Çünkü Laterem hanesi her zaman en fazla manaya sahip olan haneydi. Bin yıl önceki karaağaç savaşında kıtayı yok olmaktan kurtaran 1. Kral Luscalbus Silvermilla Laterem'in yüce soyuydu. Ne yazık ki fazla manalarına rağmen Laterem hanesinin bir kusuru vardı, o da çocuk sahibi olma ihtimallerinin düşük olmasıydı.

  Son Kral Frankarus Laterem, cehennemin kapılarının açılmasıyla birlikte ilk öldürülen isimlerden biri olmuştu.

  *

  Mereo, Vermiallin soylu evindeki odasında yarı çıplak şekilde uzanmış dinleniyordu. Savaş yaraları hâlâ geçmemişti. Cehennemin kapıları açıldığında başlayan savaş, hız kesmeden devam ediyordu. Kral ölmüştü ve taht kavgasına tutuşan haneler yüzünden doğru düzgün iyileşemiyordu.

  Saf ateşin varisi Lea Mereo Vermiallin, çarpışma esnasında şeytan komutana büyük bir hasar vermeyi başarmıştı. Dünyada bir ilk gerçekleştirip havada asılı kalan tüm manayı bedenine çekmiş ve insan bedeninden sıyrılıp manayla özdeşmişti. İnsani sınırlarından ayrılmadan bir şeytanla çarpışmasının mümkün olmadığını bildiğinden bunu yapmak zorunda kalmıştı. Tüm ordunun birleşip karşısında duramadığı şeytan komutanı yenmenin tek yolunun bu olduğunu biliyordu.

  Ne yazık ki ödediği bedel de bir o kadar ağır olmuştu. Bu sebeple bir aydır hasta yatağından kalkamamıştı. Son zamanlarda kendini iyi hissetmeye başlasa bile kardeşleri ayaklanmasına izin vermiyordu. Yine de bir an önce hasta yatağından kalkıp olaylara el atması lazımdı. Soyluların arasında çıkan kavga hiddetlenmeye başlamış, yavaş yavaş iç savaşa doğru gidiyordu.

  Yatağında kıpırdamadan yatıp düşünürken erkek kardeşi Fuaganel elinde tatlı tabağı ile odaya girdi. Her zamanki gibi kapıyı tıklatmamıştı.

  "Rüşvet getirdin ha..." dedi Mereo mırıldanarak. "Şu tabağı kucağıma bırak da söyle, ne istiyorsun?"

  Kardeşi ise sitemle "Sana da merhaba abla." dedi.

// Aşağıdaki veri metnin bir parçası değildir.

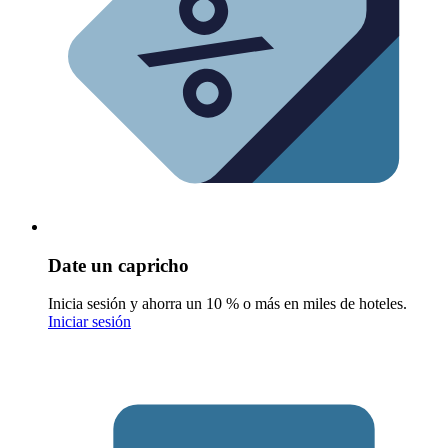
Date un capricho
Inicia sesión y ahorra un 10 % o más en miles de hoteles.
Iniciar sesión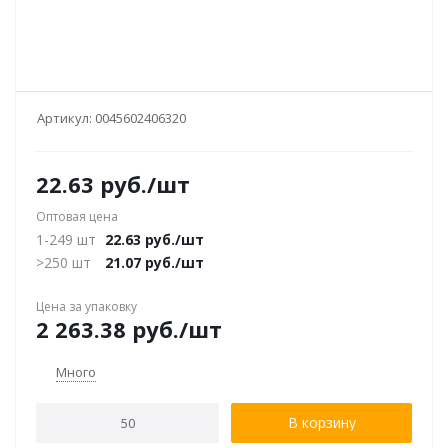
Артикул:
0045602406320
22.63
руб.
/шт
Оптовая цена
1-249 шт
22.63
руб.
/шт
>250 шт
21.07
руб.
/шт
Цена за упаковку
2 263.38
руб.
/шт
Много
В корзину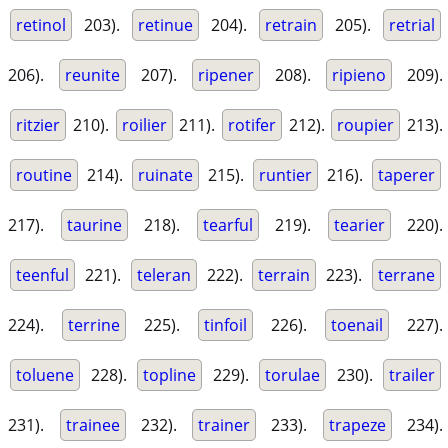
retinol
203).
retinue
204).
retrain
205).
retrial
206).
reunite
207).
ripener
208).
ripieno
209).
ritzier
210).
roilier
211).
rotifer
212).
roupier
213).
routine
214).
ruinate
215).
runtier
216).
taperer
217).
taurine
218).
tearful
219).
tearier
220).
teenful
221).
teleran
222).
terrain
223).
terrane
224).
terrine
225).
tinfoil
226).
toenail
227).
toluene
228).
topline
229).
torulae
230).
trailer
231).
trainee
232).
trainer
233).
trapeze
234).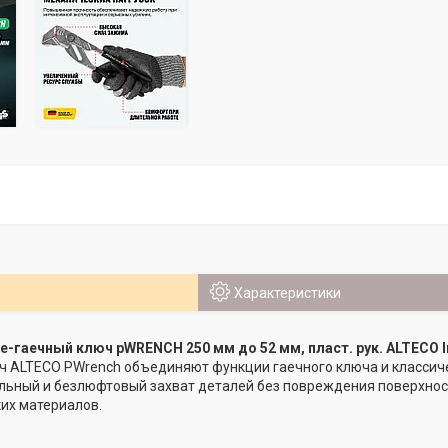
Характеристики
-гаечный ключ pWRENCH 250 мм до 52 мм, пласт. рук. ALTECO In
ч ALTECO PWrench объединяют функции гаечного ключа и классич
ьный и безлюфтовый захват деталей без повреждения поверхност
их материалов.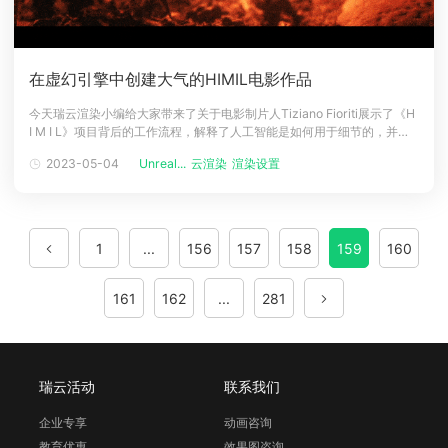
在虚幻引擎中创建大气的HIMIL电影作品
今天瑞云渲染小编给大家带来了关于电影制片人Tiziano Fioriti展示了《H
I M I L》项目背后的工作流程，解释了人工智能是如何用于细节的，并谈
到了设置火光的问题。介绍大家好，我叫Tiziano Fioriti，是来自意大利的
2023-05-04
Unreal...
云渲染
渲染设置
自由电影制作人和数字艺术家，当我 20 多岁时，我的作品出现在
Expos&eacute; 5 &nd
1
...
156
157
158
159
160
161
162
...
281
瑞云活动
联系我们
企业专享
动画咨询
教育优惠
效果图咨询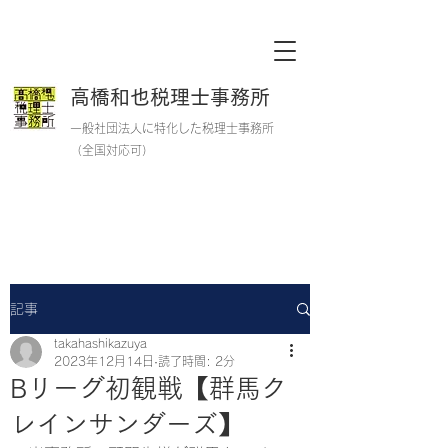
高橋和也税理士事務所
一般社団法人に特化した税理士事務所
​
​（全国対応可）
記事
takahashikazuya
2023年12月14日
読了時間: 2分
Bリーグ初観戦【群馬ク
レインサンダーズ】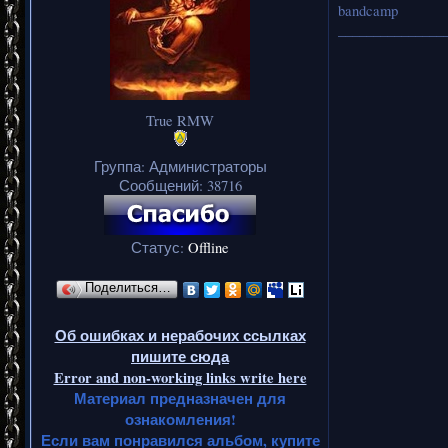
bandcamp
_______________
True RMW
Группа: Администраторы
Сообщений:
38716
Статус:
Offline
Поделиться…
Об ошибках и нерабочих ссылках
пишите сюда
Error and non-working links write here
Материал предназначен для
ознакомления!
Если вам понравился альбом, купите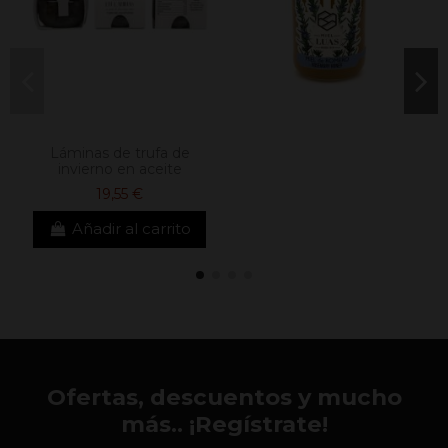
Láminas de trufa de
invierno en aceite
19,55 €
Añadir al carrito
Ofertas, descuentos y mucho
más.. ¡Regístrate!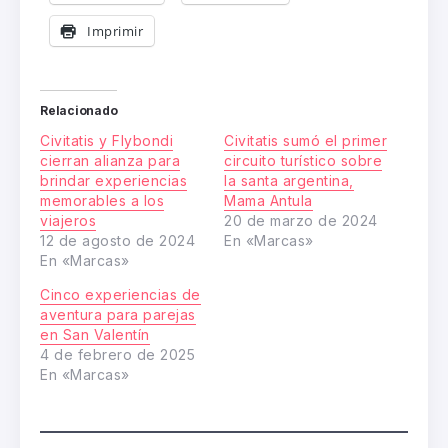
Imprimir
Relacionado
Civitatis y Flybondi
Civitatis sumó el primer
cierran alianza para
circuito turístico sobre
brindar experiencias
la santa argentina,
memorables a los
Mama Antula
viajeros
20 de marzo de 2024
12 de agosto de 2024
En «Marcas»
En «Marcas»
Cinco experiencias de
aventura para parejas
en San Valentín
4 de febrero de 2025
En «Marcas»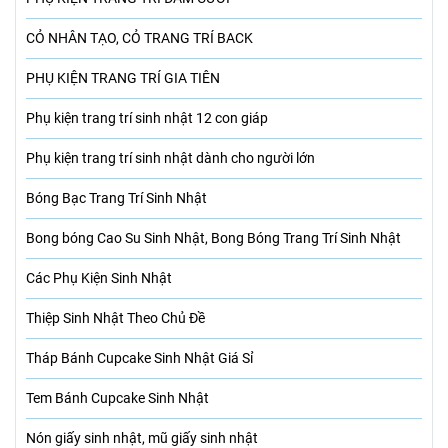
CỎ NHÂN TẠO, CỎ TRANG TRÍ BACK
PHỤ KIỆN TRANG TRÍ GIA TIÊN
Phụ kiện trang trí sinh nhật 12 con giáp
Phụ kiện trang trí sinh nhật dành cho người lớn
Bóng Bạc Trang Trí Sinh Nhật
Bong bóng Cao Su Sinh Nhật, Bong Bóng Trang Trí Sinh Nhật
Các Phụ Kiện Sinh Nhật
Thiệp Sinh Nhật Theo Chủ Đề
Tháp Bánh Cupcake Sinh Nhật Giá Sỉ
Tem Bánh Cupcake Sinh Nhật
Nón giấy sinh nhật, mũ giấy sinh nhật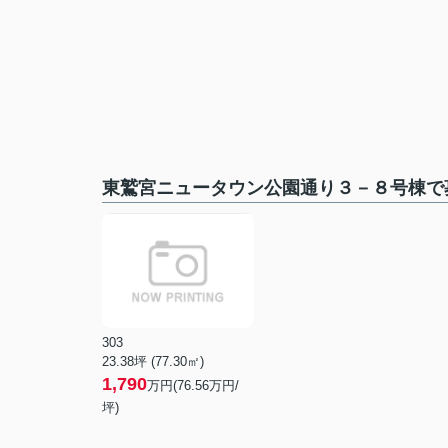
東鷲宮ニュータウン公園通り３－８号棟で
303
23.38坪 (77.30㎡)
1,790
万円(76.56万円/
坪)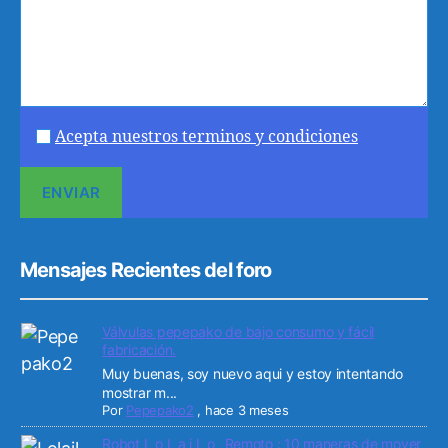
Acepta nuestros terminos y condiciones
Mensajes Recientes del foro
Válvulas pepepako de bajo consumo y fácil
fabricación.
Muy buenas, soy nuevo aqui y estoy intentando
mostrar m...
Por
Pepepako2
,
hace 3 meses
Robot L o L a i L o _Remoto : 10 maneras de mover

  "Merhaba Fua. Şimdi söyle, ne istiyorsun?"

  Mereo gerçekten de çok inatçıydı. Doğrularak önüne konan tatlıları bir bir ağzına tıkmaya başladı. Bu esnada cevap bekler gibi dik dik kardeşine bakıyordu.

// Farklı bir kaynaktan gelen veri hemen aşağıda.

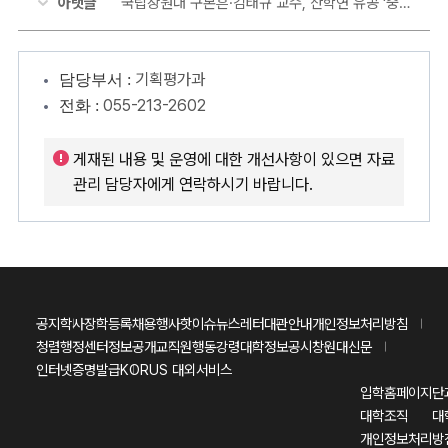
아랫글
국립창원대 구본흔·김태규 교수, 산학연 유공 ‘중기부장관 표창’ 수상!
기획평가과
담당부서 :
055-213-2602
전화 :
게재된 내용 및 운영에 대한 개선사항이 있으면 자료
관리 담당자에게 연락하시기 바랍니다.
공지
학사
장학
등록
채용
행사
핫이슈
뉴스레터
대관안내
개인정보처리방침
청렴행정센터
정보공개
교직원행동강령
대학정보공시
창원대신문
인터넷증명발급
KORUS 대외서비스
입학홈페이지
단
대학조직
대
개인정보처리방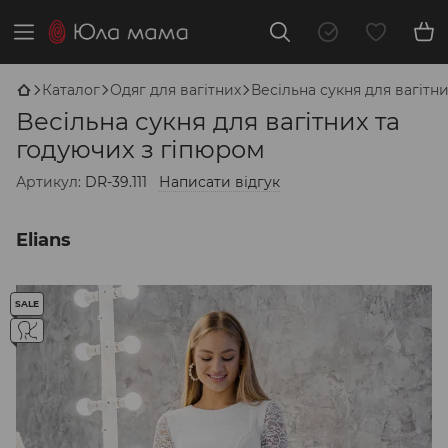
Каталог
Одяг для вагітних
Весільна сукня для вагітн
Весільна сукня для вагітних та
годуючих з гіпюром
Артикул:
DR-39.111
Написати відгук
Elians
SALE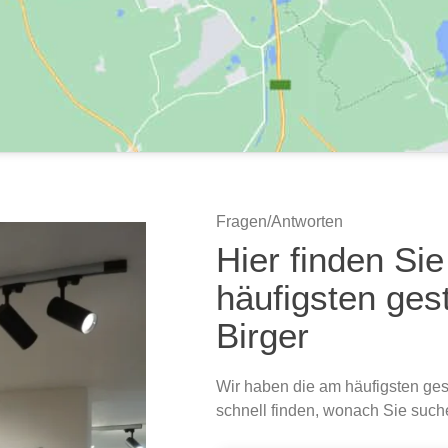
Fragen/Antworten
Hier finden Si
häufigsten gest
Birger
Wir haben die am häufigsten ges
schnell finden, wonach Sie such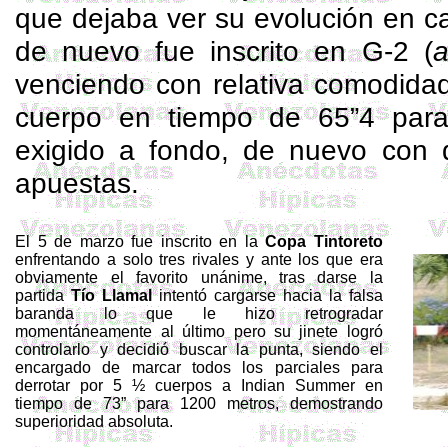
que dejaba ver su evolución en c
de nuevo fue inscrito en G-2 (
a
venciendo con relativa comodida
cuerpo en tiempo de 65”4 para
exigido a fondo, de nuevo con d
apuestas.
El 5 de marzo fue inscrito en la
Copa
Tintoreto
enfrentando a solo tres rivales y ante los que era
obviamente el favorito unánime, tras darse la
partida
Tío
Llamal
intentó cargarse hacia la falsa
baranda lo que le hizo retrogradar
momentáneamente al último pero su jinete logró
controlarlo y decidió buscar la punta, siendo el
encargado de marcar todos los parciales para
derrotar por 5 ½ cuerpos a
Indian
Summer
en
tiempo de 73” para 1200 metros, demostrando
superioridad absoluta.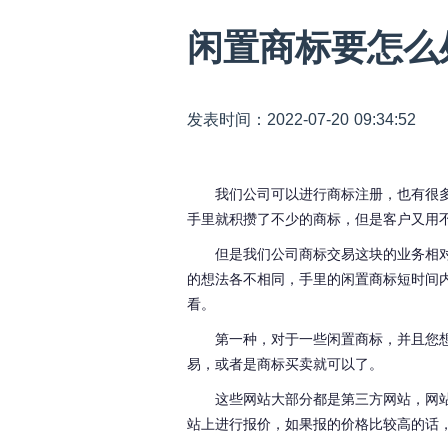
闲置商标要怎么
发表时间：2022-07-20 09:34:52
我们公司可以进行商标注册，也有很
手里就积攒了不少的商标，但是客户又用
但是我们公司商标交易这块的业务相
的想法各不相同，手里的闲置商标短时间
看。
第一种，对于一些闲置商标，并且您
易，或者是商标买卖就可以了。
这些网站大部分都是第三方网站，网
站上进行报价，如果报的价格比较高的话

  Fuaganel pes etti. Ablası bu dünyadaki en inatçı, en vurdumduymaz ve en kafasına göre davranan kişiydi. Her şeyden öte onu kızdırmaması gerektiğini iyi biliyordu. Bu sebeple odaya gelme amacını itiraf etti. "Büyükler toplandı. Hane varislerini de çağırdılar. Sen hasta olduğun için ben gitmek istiyorum. Mührünü bana verir misin?" diye sordu. Reddedilmekten korkuyordu zira ablasının yerine göz dikiyordu.

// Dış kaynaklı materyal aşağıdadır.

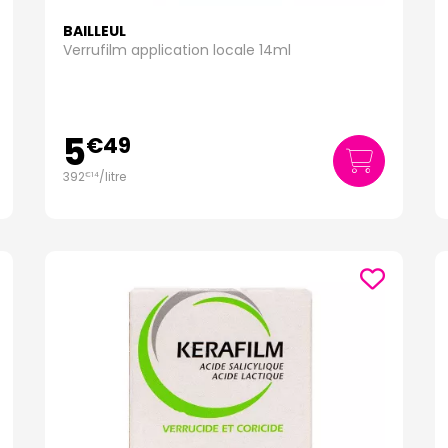
BAILLEUL
Verrufilm application locale 14ml
5
€
49
392
/
litre
€
14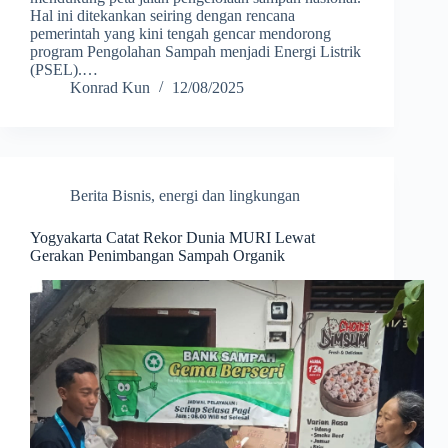
Hal ini ditekankan seiring dengan rencana
pemerintah yang kini tengah gencar mendorong
program Pengolahan Sampah menjadi Energi Listrik
(PSEL).…
Konrad Kun
12/08/2025
Berita Bisnis
,
energi dan lingkungan
Yogyakarta Catat Rekor Dunia MURI Lewat
Gerakan Penimbangan Sampah Organik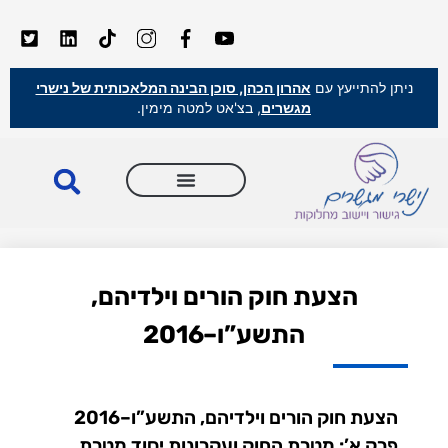
ניתן להתייעץ עם
אהרון הכהן, סוכן הבינה המלאכותית של נישרי
מגשרים
, בצ'אט למטה מימין.
הצעת חוק הורים וילדיהם,
התשע”ו–2016
הצעת חוק הורים וילדיהם, התשע”ו–2016
פרק א’: מטרת החוק ועקרונות יסוד מטרת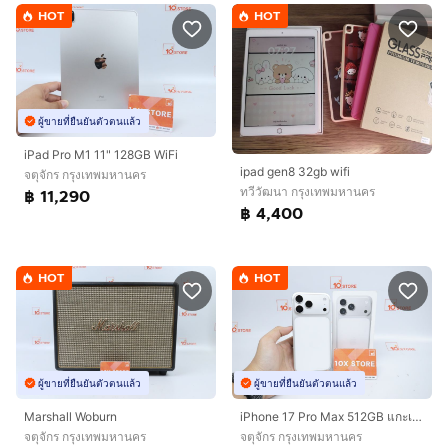
HOT
HOT
ผู้ขายที่ยืนยันตัวตนแล้ว
iPad Pro M1 11" 128GB WiFi
ipad gen8 32gb wifi
จตุจักร กรุงเทพมหานคร
ทวีวัฒนา กรุงเทพมหานคร
฿ 11,290
฿ 4,400
HOT
HOT
ผู้ขายที่ยืนยันตัวตนแล้ว
ผู้ขายที่ยืนยันตัวตนแล้ว
Marshall Woburn
iPhone 17 Pro Max 512GB แกะเช็ค
จตุจักร กรุงเทพมหานคร
จตุจักร กรุงเทพมหานคร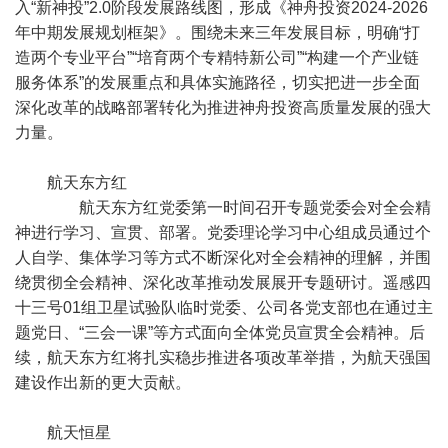
入“新神投”2.0阶段发展路线图，形成《神舟投资2024-2026
年中期发展规划框架》。围绕未来三年发展目标，明确“打
造两个专业平台”“培育两个专精特新公司”“构建一个产业链
服务体系”的发展重点和具体实施路径，切实把进一步全面
深化改革的战略部署转化为推进神舟投资高质量发展的强大
力量。
航天东方红
航天东方红党委第一时间召开专题党委会对全会精
神进行学习、宣贯、部署。党委理论学习中心组成员通过个
人自学、集体学习等方式不断深化对全会精神的理解，并围
绕贯彻全会精神、深化改革推动发展展开专题研讨。遥感四
十三号01组卫星试验队临时党委、公司各党支部也在通过主
题党日、“三会一课”等方式面向全体党员宣贯全会精神。后
续，航天东方红将扎实稳步推进各项改革举措，为航天强国
建设作出新的更大贡献。
航天恒星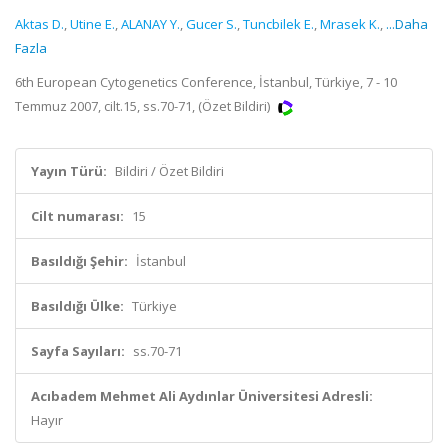
Aktas D.
,
Utine E.
,
ALANAY Y.
,
Gucer S.
,
Tuncbilek E.
,
Mrasek K.
,
...Daha
Fazla
6th European Cytogenetics Conference, İstanbul, Türkiye, 7 - 10
Temmuz 2007, cilt.15, ss.70-71, (Özet Bildiri)
Yayın Türü:
Bildiri / Özet Bildiri
Cilt numarası:
15
Basıldığı Şehir:
İstanbul
Basıldığı Ülke:
Türkiye
Sayfa Sayıları:
ss.70-71
Acıbadem Mehmet Ali Aydınlar Üniversitesi Adresli:
Hayır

  Mereo, ters bakışlarını kesmeden "Git bana bir tabak daha getir." dedi ve mührü uzattı. "Bir daha da böyle saçma şeyler için rahatsız etme."

  Fuaganel iç çekti, her zamanki ablasıydı. Şeytan Komutan'la çarpışıp neredeyse ölüyor olmasına rağmen aynıydı. Huysuz huysuzluğundan vazgeçmezdi ne de olsa. Sorumluluk getirecek her türlü olayı itina ile kardeşine kilitlerdi.

  Mührü aldı ve "Teşekkür ederim. Hemen dönerim." dedi Fuaganel. Hemen ardından tabağı alıp odadan çıktı.

  Onun arkasından "Asıl ben teşekkür ederim aptal. Beni o bunaklarla aynı masada oturmaktan kurtardın." diye söylendi.